## WAT JE DOET
1. Beantwoord over de tekst over noodverordeningen deze vragen:
(a) Waarmee is volgens de tekst alles verboden wat de overheid de laatste tijd heeft verboden?
(b) Waar gaan noodverordeningen volgens de tekst niet boven?
(c) Welke instantie is nu ook kritisch?
2. Zet een stuk uit de rijen om in een JSON-lijst van strings, met één string per regel en zonder lege regels. Begin bij de regel met "contradicción (cfr. arts. 68 y 69 del Código" en stop na de regel met "registrar, validar y".

## TEKSTFRAGMENT
Wat er de afgelopen tijd allemaal met een spoedgang verboden is door de overheid, is gedaan via noodverordeningen die ook nog per veiligheidsregio verschillen. Niet door wetten. Noodverordeningen gaan echter niet boven de Grondwet. Gebeurt dat wel dan hebben we echt een ander soort situatie, waar mijn ouders me in mijn jeugd nog over hebben bijgepraat. Dat soort bestuur moeten we niet willen.

Begrijpt u me niet verkeerd, ik begrijp ook de situatie waarin ons land terecht is gekomen. Na wat zoeken bleek me dat meerdere deskundigen, hoogleraren, enzovoorts, van mening zijn dat de huidige situatie voor korte tijd misschien wel te aanvaarden is, maar vooral niet te lang moet duren. Ook de Raad van State is nu kritisch. Ik deel die visie.

## DE GEGEVENS

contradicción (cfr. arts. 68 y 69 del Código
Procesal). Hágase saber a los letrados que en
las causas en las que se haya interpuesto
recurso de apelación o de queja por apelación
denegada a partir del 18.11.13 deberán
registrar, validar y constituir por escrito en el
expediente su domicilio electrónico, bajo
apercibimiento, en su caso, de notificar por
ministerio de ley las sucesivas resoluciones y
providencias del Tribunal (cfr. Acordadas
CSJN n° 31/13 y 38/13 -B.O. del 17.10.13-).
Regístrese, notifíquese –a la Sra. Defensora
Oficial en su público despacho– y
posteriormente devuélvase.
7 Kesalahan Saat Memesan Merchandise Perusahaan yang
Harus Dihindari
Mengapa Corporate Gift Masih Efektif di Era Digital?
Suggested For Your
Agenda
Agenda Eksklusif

...

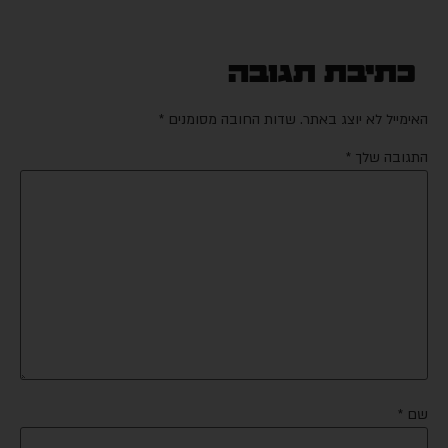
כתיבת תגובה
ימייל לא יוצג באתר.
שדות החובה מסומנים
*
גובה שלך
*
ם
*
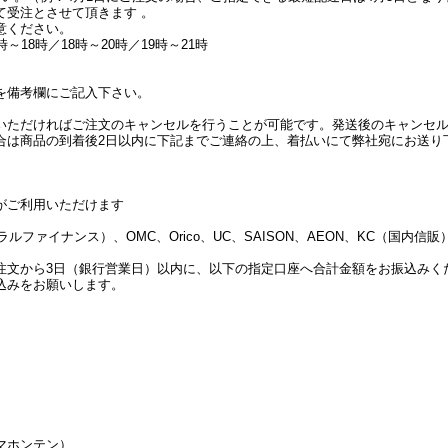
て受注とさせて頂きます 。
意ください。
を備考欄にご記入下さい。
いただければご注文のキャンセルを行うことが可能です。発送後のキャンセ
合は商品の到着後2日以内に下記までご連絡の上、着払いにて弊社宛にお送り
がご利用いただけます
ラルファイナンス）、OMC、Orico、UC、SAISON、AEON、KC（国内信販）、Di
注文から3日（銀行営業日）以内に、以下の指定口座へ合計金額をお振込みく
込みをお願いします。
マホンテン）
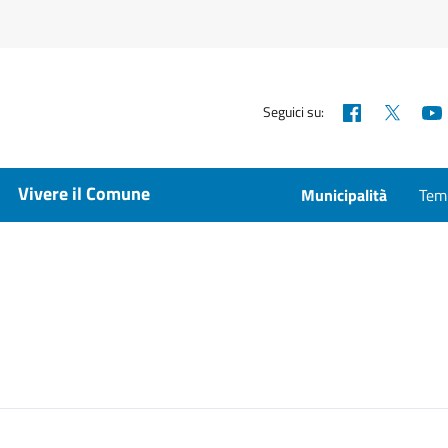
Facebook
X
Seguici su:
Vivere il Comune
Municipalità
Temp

## ANTWOORDEN OP VOLGORDE
1.
(a) Met noodverordeningen, die ook nog per veiligheidsregio verschillen, en niet met wetten.
(b) Boven de Grondwet.
(c) De Raad van State.

2.
[
  "contradicción (cfr. arts. 68 y 69 del Código",
  "Procesal). Hágase saber a los letrados que en",
  "las causas en las que se haya interpuesto",
  "recurso de apelación o de queja por apelación",
  "denegada a partir del 18.11.13 deberán",
  "registrar, validar y constituir por escrito en el"
]